[Linkbat-devel] Re: question on moreinfo.data (Everyone please read)

SourceForge Headquarters 225 Broadway Suite 1600 San Diego, CA 92101 +1 (858) 454-5900

(Note this was sent to the list.)

Hey everyone, the conversion is almost done (well, at least the code for it). 
Thanks Luu! However, there are some important questions to answer NOW, before 
we continue. PLEASE, please, please read this and give me your input.

On Tuesday 19 November 2002 00:31, Luan Luu wrote:
> according the the moreinfo.data, the format:
> ID#:TYPE:DESCRIPTION:LOCATION
>
> the XML are
>
> <KnowledgeUnit>
> <Atrributes>
>   <Type sub-type="[TYPE]" location="[LOCATION]">MoreInfo</Type>
>   <Text>[DESCRIPTION]</Text>
> </Atrributes>
> </KnowledgeUnit>
>
> In the reference to the brackets, is the pointer the the type, location,
> and description like that?

Perfect. The only question is whether we should actually do it that way or 
not. That is, should the sub-type and location be attributes within the 
<Type> tag or should they be seperate tags, i.e. <SubType>  <Location>?

By gut feeling is that they should be attributes within the  <Type> tag. They 
not necessarily attributes of KU, but rather provide additional info for the 
type. 

Comments anyone? This needs to be answered before we continue. 

> is the url be absolute path with the http infront right?

Yes. You will note that in the data file, they just begin with // and not 
http://. This was because I made an unwise decision to use the colon (:) as 
the field seperator. However, the colon appears frequently in Linux 
(especially with URLs) so it became a problem. 
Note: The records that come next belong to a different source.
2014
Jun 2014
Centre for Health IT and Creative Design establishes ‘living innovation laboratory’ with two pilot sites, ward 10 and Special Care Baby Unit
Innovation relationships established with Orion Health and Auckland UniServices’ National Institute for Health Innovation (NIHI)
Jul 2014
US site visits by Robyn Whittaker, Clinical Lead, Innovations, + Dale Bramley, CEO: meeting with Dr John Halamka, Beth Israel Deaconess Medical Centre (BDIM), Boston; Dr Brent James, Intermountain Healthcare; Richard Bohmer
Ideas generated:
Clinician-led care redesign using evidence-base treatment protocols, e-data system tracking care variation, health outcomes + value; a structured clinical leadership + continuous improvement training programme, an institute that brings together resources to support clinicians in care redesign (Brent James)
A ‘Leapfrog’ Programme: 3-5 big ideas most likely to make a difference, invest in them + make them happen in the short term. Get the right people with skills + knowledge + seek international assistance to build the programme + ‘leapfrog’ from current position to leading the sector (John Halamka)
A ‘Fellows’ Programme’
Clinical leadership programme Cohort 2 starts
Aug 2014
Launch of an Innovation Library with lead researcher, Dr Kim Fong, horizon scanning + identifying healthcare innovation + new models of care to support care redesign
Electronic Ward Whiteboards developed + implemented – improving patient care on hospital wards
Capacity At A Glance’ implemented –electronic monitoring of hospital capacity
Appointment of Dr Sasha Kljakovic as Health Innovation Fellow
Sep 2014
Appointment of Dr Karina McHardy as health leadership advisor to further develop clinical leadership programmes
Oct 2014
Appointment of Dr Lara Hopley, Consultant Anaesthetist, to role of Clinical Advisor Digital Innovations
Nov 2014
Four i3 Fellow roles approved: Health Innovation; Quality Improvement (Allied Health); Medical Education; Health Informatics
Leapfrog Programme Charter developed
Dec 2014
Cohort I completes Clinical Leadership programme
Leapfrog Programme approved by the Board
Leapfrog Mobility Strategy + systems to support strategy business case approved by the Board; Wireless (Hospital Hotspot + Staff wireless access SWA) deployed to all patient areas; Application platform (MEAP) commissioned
I was going to change to something like a pipe (|) which comes less 
frequently. Regardless, we will have a problem since the odds are that 
whatever character we use, it will appear in text somewhere in the data. 

Obviously this is not a problem when we import directly into a database. 
However, as I said to Shanta, I don't have a problem with importing the files 
directly into a database for the first release. However, eventually I want 
the system to be independant of the data source (CSV, database)  and 
independant of the presentation (eXtropia, other portal).  Therefore, we need 
to consider a new seperator.

Suggestions?

> Inside the tyk xml question tags, there is a topicRef tag, which is the 
> reference of the PAGE_ID.  So, do you want to put the Page_id in the 
> topicRef tags or the actual topic name in the page.data ?

The TopicRef is a references to a topic, such as Administration, Networking, 
Security, etc. This is just text. There are PageRef tags and these contains 
the page *name* from page.data. However, I am nop longer sure we should do it 
that way (see below). This needs to be changed in tykToXML.pl. 

Keep in mind that the questions will exist only within a KU. This KU will have 
a primary page so we automatically have the primary page for the question. 
However, the question could reference multiple topics. 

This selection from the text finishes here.